**Tarefa 1:** Resuma em duas frases o texto sobre Trump e o resultado da eleição.
**Tarefa 2:** Transcreva do texto sobre Trump e o resultado da eleição o trecho que vai de "Trump tem se" até "perdido em 2020.".
**Tarefa 3:** Dê continuidade ao texto sobre Trump e o resultado da eleição a partir do ponto em que ele termina.

**Trecho do documento:**
==================================================
Trump tem se recusado a dizer, por diversas vezes, se aceitará claramente o resultado da eleição. No máximo, afirmou que o fará se ele “for justo, legal e bom”. Por ter, até agora, escapado de qualquer responsabilização pelo ataque ao Capitólio em 6 de janeiro de 2021, o republicano abraçou aqueles que atacaram violentamente o governo dos Estados Unidos em protesto contra o resultado da eleição de 2020, chamando-o de um “dia de amor”. JD Vance, seu atual companheiro de chapa, foi ainda mais direto. O senador de Ohio afirmou que não aceitaria certificar o resultado de quatro anos atrás. Durante o debate vice-presidencial no início deste mês, negou-se a admitir a derrota de Trump para Joe Biden. Mais tarde, declarou, de forma inequívoca, não acreditar que o parceiro tenha perdido em 2020.

Neste ano, os esforços da chapa de Trump para negar preventivamente o resultado em caso de derrota na eleição vão, porém, além da retórica. O empenho agora é sustentado por amplo apoio partidário e um enorme aparato jurídico, altamente organizado. “O esforço para tentar subverter o resultado é mais pensado, mais estratégico, mais organizado, mais coordenado do que em 2020”, avalia ­Sean ­Morales-Doyle, diretor do programa de direitos ao voto no Centro Brennan para Justiça.
==================================================
**Material fornecido:**
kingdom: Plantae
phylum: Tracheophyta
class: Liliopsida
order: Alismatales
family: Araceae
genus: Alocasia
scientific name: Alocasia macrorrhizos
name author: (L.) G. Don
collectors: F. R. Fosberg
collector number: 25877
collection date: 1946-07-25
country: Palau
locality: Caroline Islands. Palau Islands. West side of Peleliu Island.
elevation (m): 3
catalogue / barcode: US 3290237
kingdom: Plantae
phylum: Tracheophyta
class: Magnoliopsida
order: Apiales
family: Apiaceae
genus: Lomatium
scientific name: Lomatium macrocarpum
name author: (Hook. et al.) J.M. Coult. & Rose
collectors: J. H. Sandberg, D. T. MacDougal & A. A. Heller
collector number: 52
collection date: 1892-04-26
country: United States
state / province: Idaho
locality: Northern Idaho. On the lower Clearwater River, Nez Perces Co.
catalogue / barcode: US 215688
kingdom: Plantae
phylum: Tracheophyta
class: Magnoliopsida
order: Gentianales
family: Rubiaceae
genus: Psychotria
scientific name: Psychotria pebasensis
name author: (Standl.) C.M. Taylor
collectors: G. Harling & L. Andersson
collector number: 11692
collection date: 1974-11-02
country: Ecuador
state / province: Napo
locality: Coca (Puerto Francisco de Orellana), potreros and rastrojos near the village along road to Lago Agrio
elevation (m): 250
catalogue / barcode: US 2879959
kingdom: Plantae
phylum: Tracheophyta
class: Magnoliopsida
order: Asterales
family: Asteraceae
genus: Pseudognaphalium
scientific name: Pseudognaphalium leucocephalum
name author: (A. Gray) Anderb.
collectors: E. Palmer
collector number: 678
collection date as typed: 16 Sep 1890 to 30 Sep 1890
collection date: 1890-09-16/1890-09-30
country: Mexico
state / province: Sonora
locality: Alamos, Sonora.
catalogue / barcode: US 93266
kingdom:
==================================================
**Resposta final 1:** Trump se recusa a dizer se aceitará claramente o resultado da eleição, e JD Vance, seu companheiro de chapa, afirma não acreditar que Trump tenha perdido em 2020. Neste ano, o esforço da chapa para negar preventivamente uma derrota conta com amplo apoio partidário e um enorme aparato jurídico, que Sean Morales-Doyle considera mais estratégico e coordenado do que em 2020.

**Resposta final 2:**
Trump tem se recusado a dizer, por diversas vezes, se aceitará claramente o resultado da eleição. No máximo, afirmou que o fará se ele “for justo, legal e bom”. Por ter, até agora, escapado de qualquer responsabilização pelo ataque ao Capitólio em 6 de janeiro de 2021, o republicano abraçou aqueles que atacaram violentamente o governo dos Estados Unidos em protesto contra o resultado da eleição de 2020, chamando-o de um “dia de amor”. JD Vance, seu atual companheiro de chapa, foi ainda mais direto. O senador de Ohio afirmou que não aceitaria certificar o resultado de quatro anos atrás. Durante o debate vice-presidencial no início deste mês, negou-se a admitir a derrota de Trump para Joe Biden. Mais tarde, declarou, de forma inequívoca, não acreditar que o parceiro tenha perdido em 2020.

**Resposta final 3:**
Os republicanos pretendem semear a dúvida nos dias posteriores à votação e insuflar a desconfiança dos eleitores

Os republicanos estão preparados para apoiar as investidas de Trump. Quase 20% dos eleitores do partido acreditam que, caso o ex-presidente perca, deve declarar o resultado da eleição inválido, segundo pesquisa recente do ­Public ­Religion Research Institute (12% dos democratas disseram que Harris, que se comprometeu a aceitar os resultados, deve fazer o mesmo). Dezenas de cidadãos que contestaram a vitória de ­Biden na última disputa presidencial estão em órgãos locais onde têm poder sobre a certificação das apurações. Liderados por Cleta Mitchell, aliada de Trump que participou da tentativa de anular a eleição quatro anos atrás, os republicanos organizaram um grande esforço para monitorar juntas eleitorais, contestar eleitores e trabalhar em distritos eleitorais. Ao menos 35 autoridades que se recusaram a certificar eleições desde 2020 terão um papel na certificação do voto neste ano, conforme um relatório do grupo de vigilância Citizens for Responsibility and Ethics (Crew), em Washington.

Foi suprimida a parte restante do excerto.